OTTAWA — The federal government responded to weeks of pressure from Canadian veterans on Friday by announcing that it will fast-track the resettlement of potentially thousands of Afghans who have worked with Canada at different times over the past 20 years.
Yet the trio of cabinet ministers on hand to announce the new measures were surprisingly light on details, including exactly who will be eligible for resettlement and when people now in danger from the Taliban for helping Canada will start to arrive.
“For operational security reasons, the precise timing of this operation is extremely sensitive,” said Immigration Minister Marco Mendicino, who is leading the effort alongside Defence Minister Harjit Sajjan and Foreign Affairs Marc Garneau.
“For the safety and security of the Afghans as well as the Canadian teams who are already on the ground … we have to safeguard the precise details of how this operation will be carried out, as well as exactly when it will begin.”

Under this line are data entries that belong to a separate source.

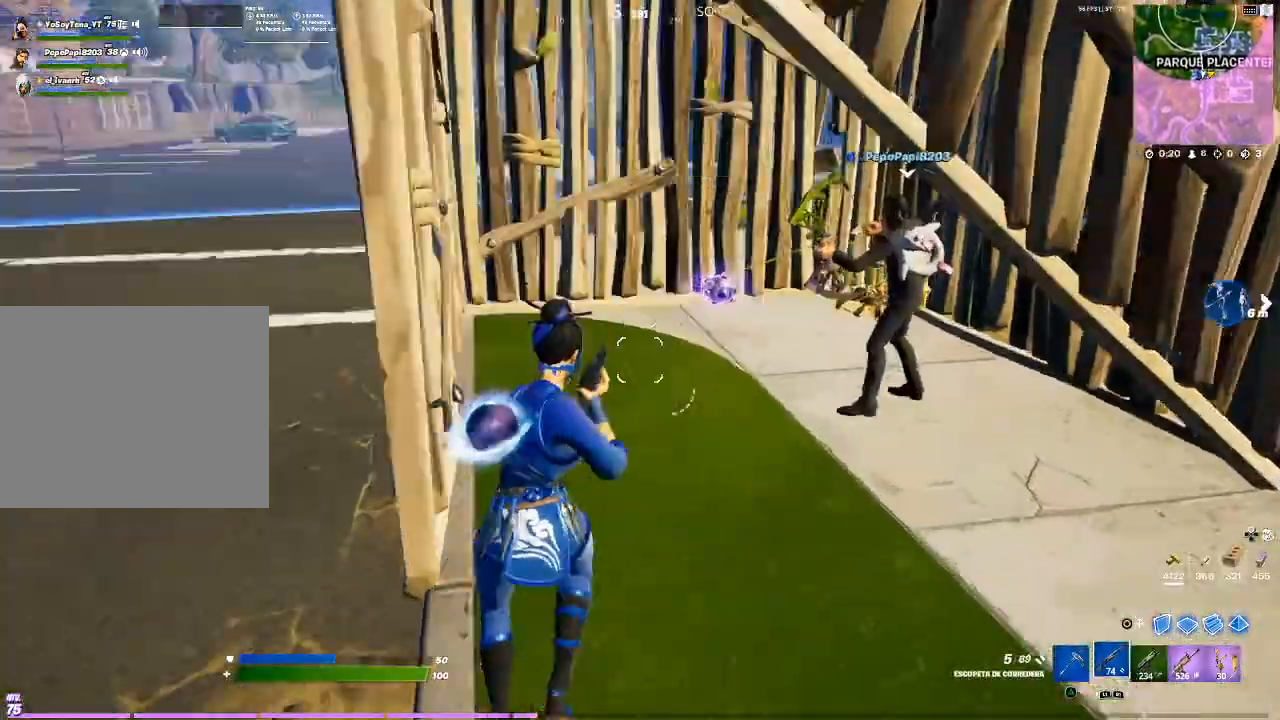
{"buttons": [], "events": []}
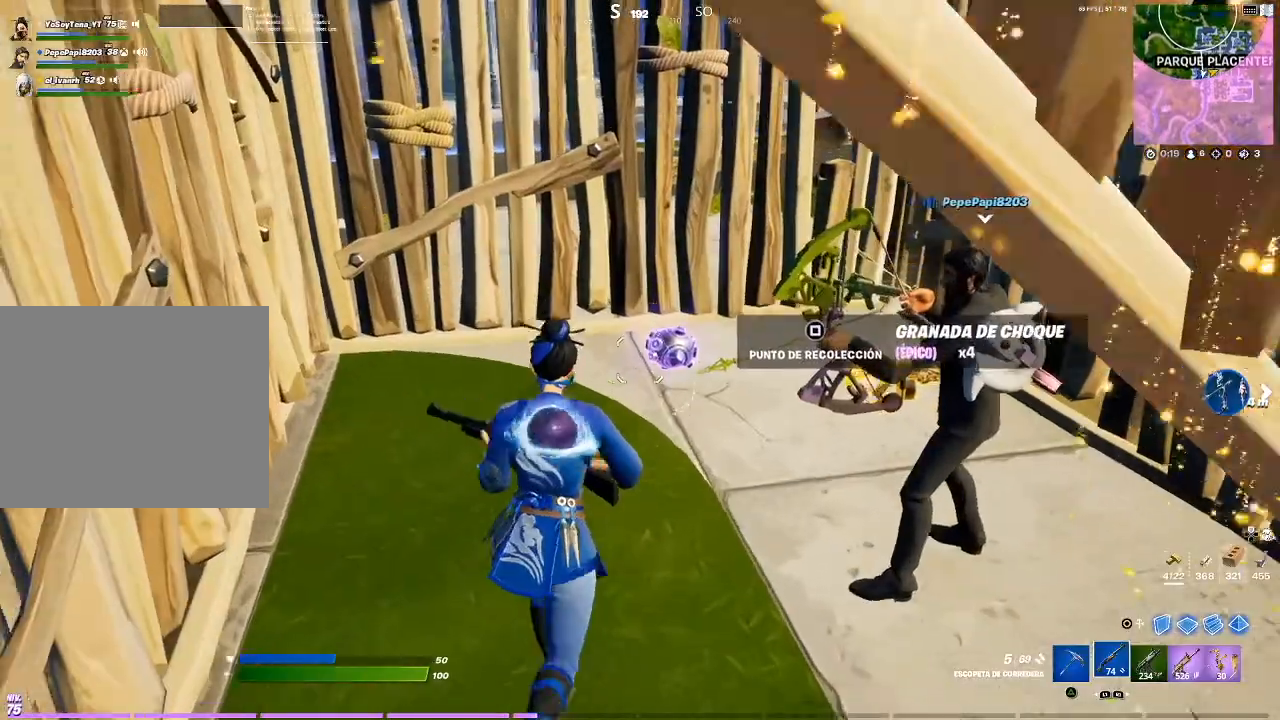
{"buttons": [], "events": [[133, "SQUARE", "down"], [300, "SQUARE", "up"]]}
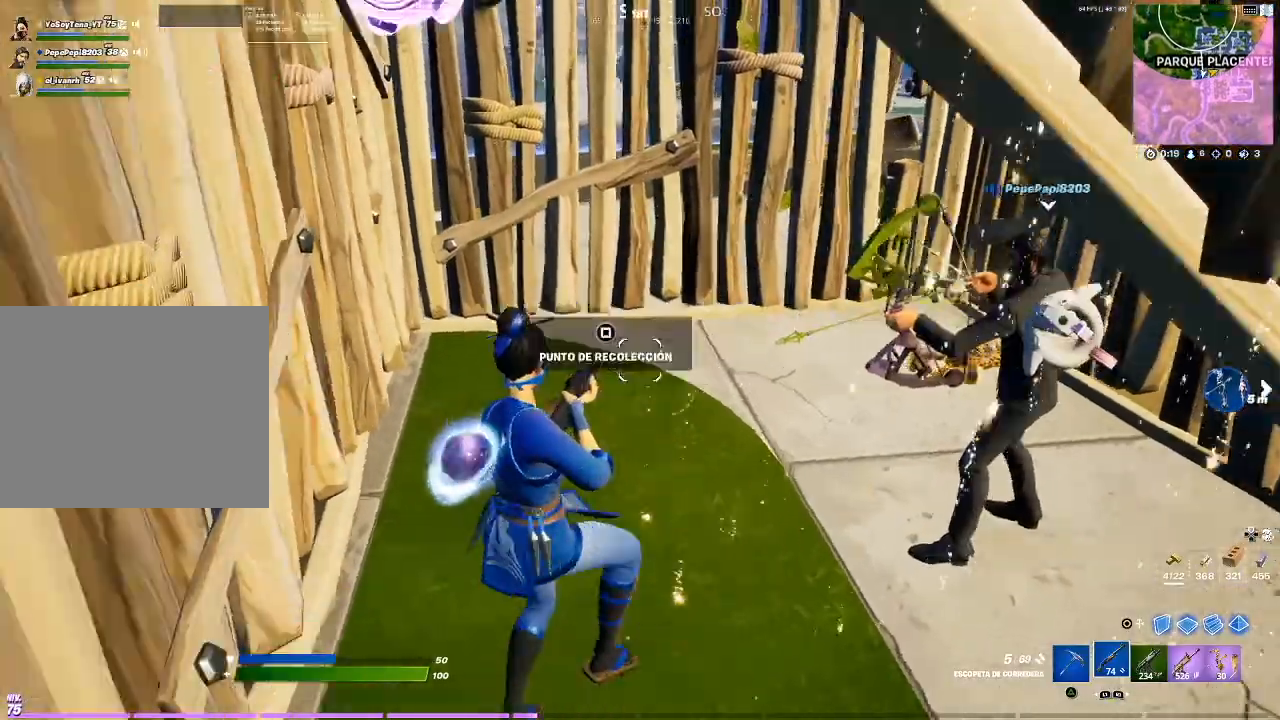
{"buttons": [], "events": []}
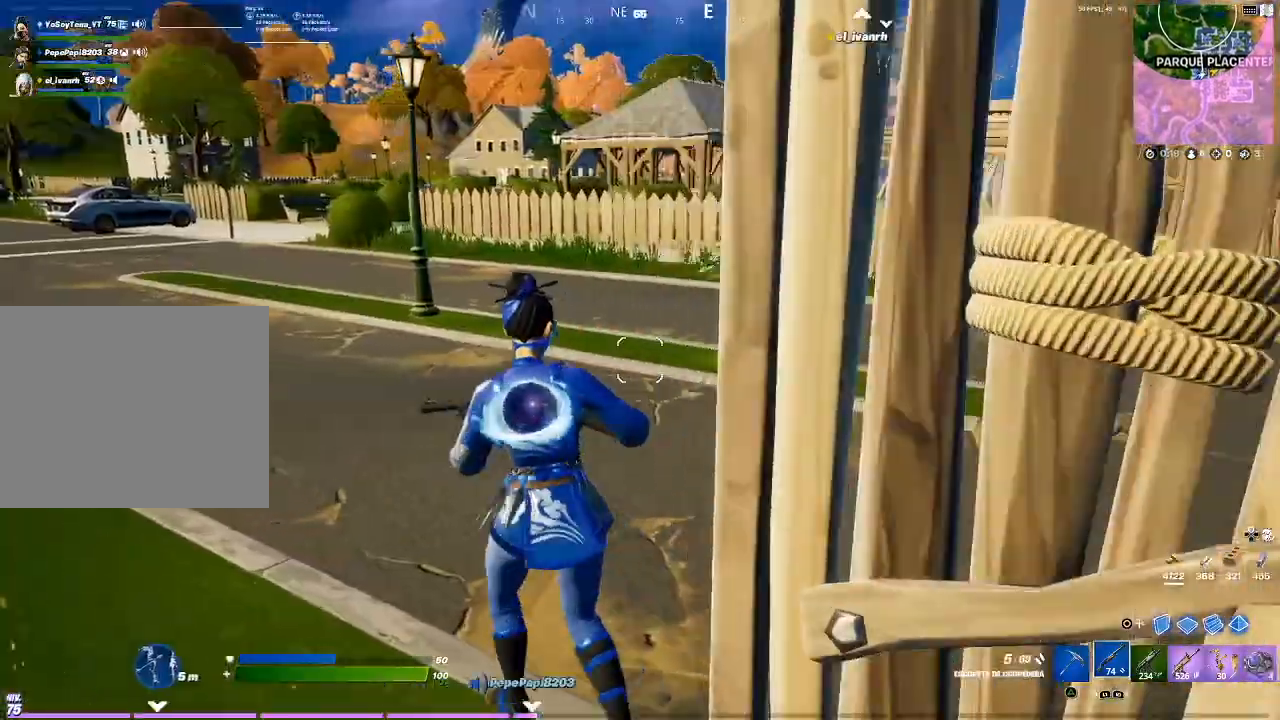
{"buttons": [], "events": []}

Friday’s announcement followed growing concern and frustration within Canada’s veterans community after the sudden withdrawal of U.S. forces from Afghanistan in recent weeks emboldened the Taliban to take large swaths of the country.

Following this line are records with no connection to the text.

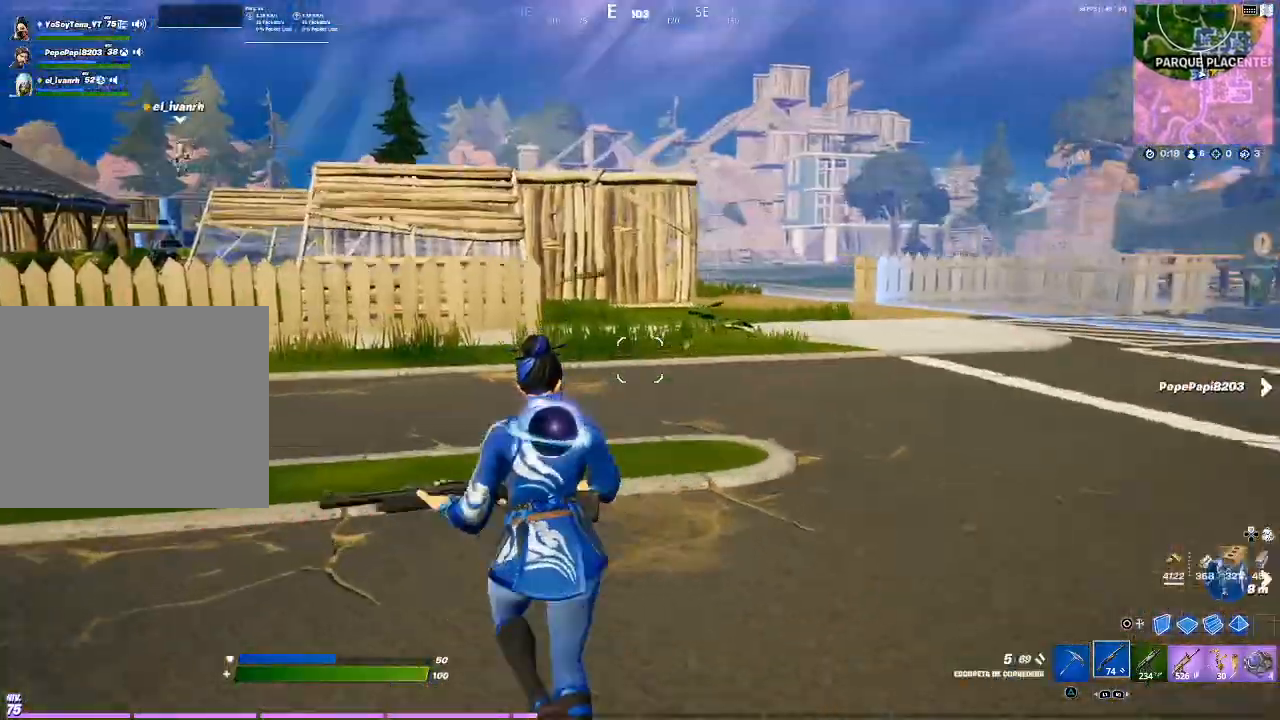
{"buttons": ["R1"], "events": [[167, "SQUARE", "down"], [300, "SQUARE", "up"], [400, "R1", "down"]]}
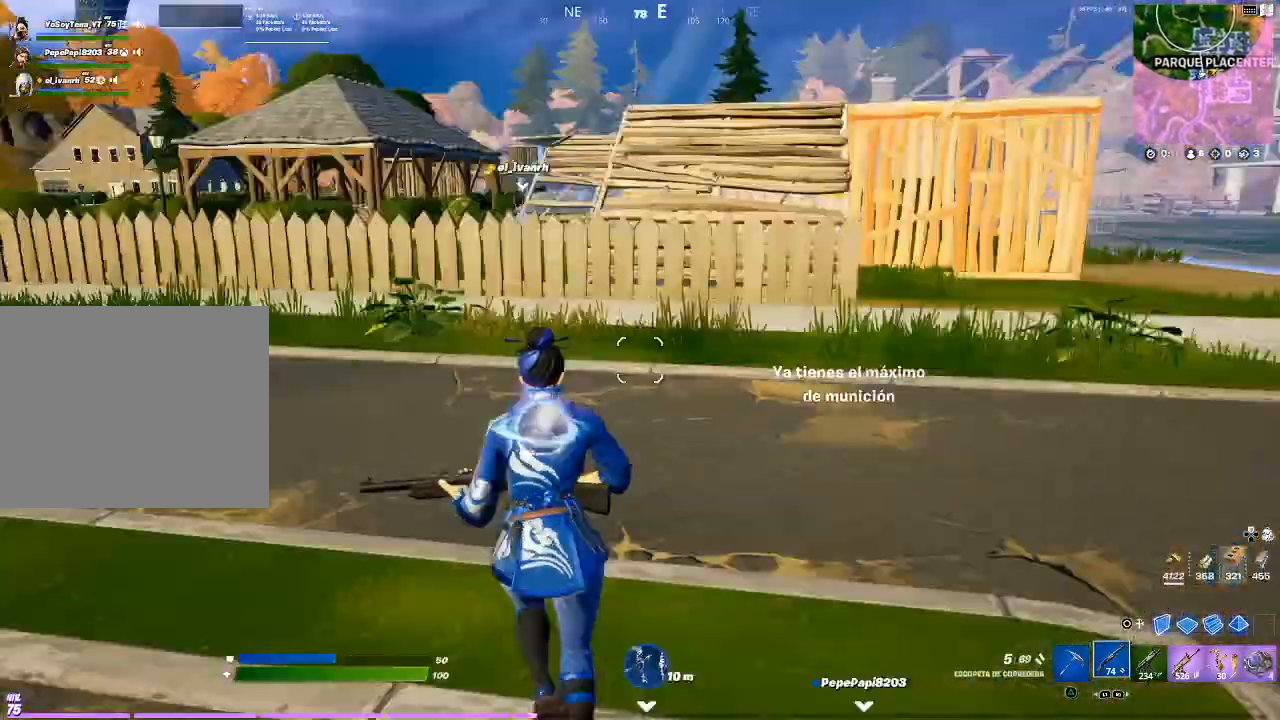
{"buttons": [], "events": [[100, "R1", "up"], [100, "SQUARE", "down"], [200, "SQUARE", "up"], [400, "SQUARE", "down"], [433, "SQUARE", "up"]]}
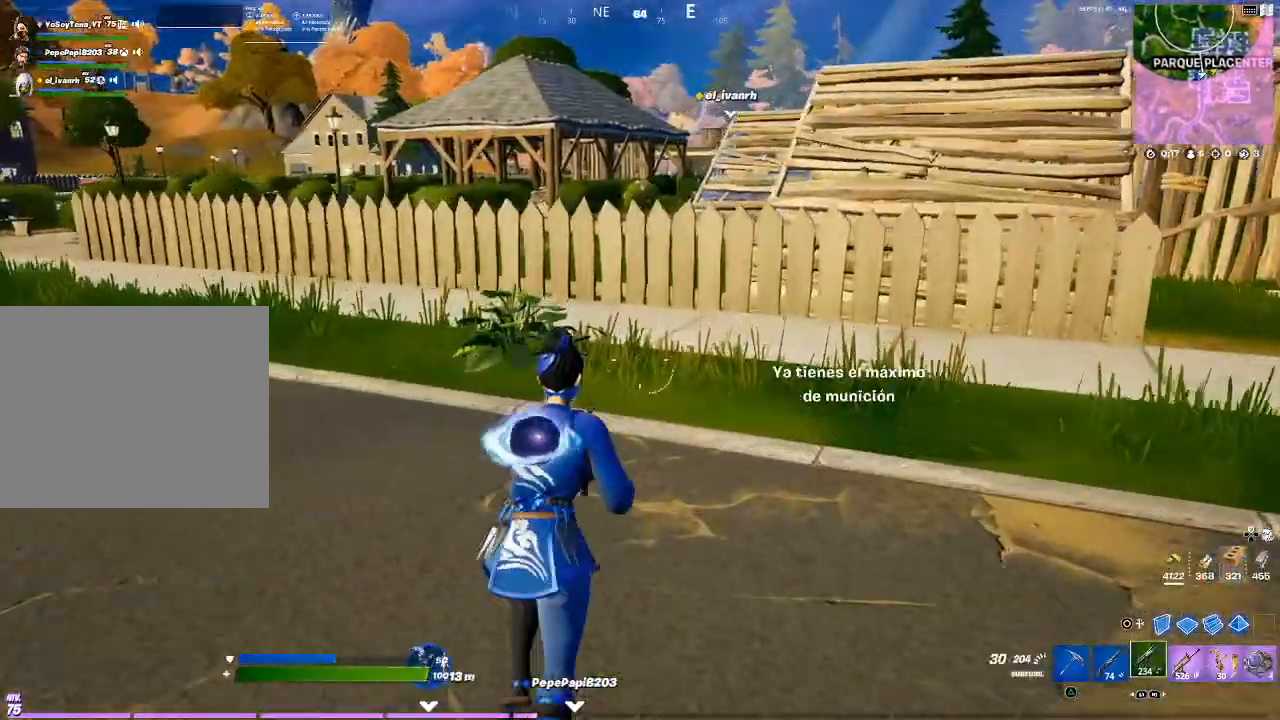
{"buttons": [], "events": []}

That includes in the southern province of Kandahar where the Canadian military spent the longest amount of time during its 13-year mission in the country, and where it fought its bloodiest battles since the Korean War.
Canada lost 158 soldiers and seven civilians in Afghanistan before the military was withdrawn in 2014, most of them to hostile action by the Taliban.
Now the veterans say those Afghans who supported them as well as their families are facing the threat of retribution as the Taliban expands its reach and looks to exact revenge on collaborators.
Mendicino said the government already has teams on the ground working to identify people who are at risk for having worked with Canada, and that immigration officials will fast-track applications for asylum from those who qualify.
“Our focus is on those who have had a significant and enduring relationship with the government of Canada,” he said.
“Those eligible will include but are not limited to interpreters who worked with the Canadian Forces during the combat mission, locally engaged staff currently or previously employed at the Canadian Embassy and their families.”
Canada previously resettled about 800 Afghan nationals and their families in two separate programs launched in 2008 and 2012, before the end of the military mission.
The government expects several thousand this time around, Mendicino said, though he refused to be more specific.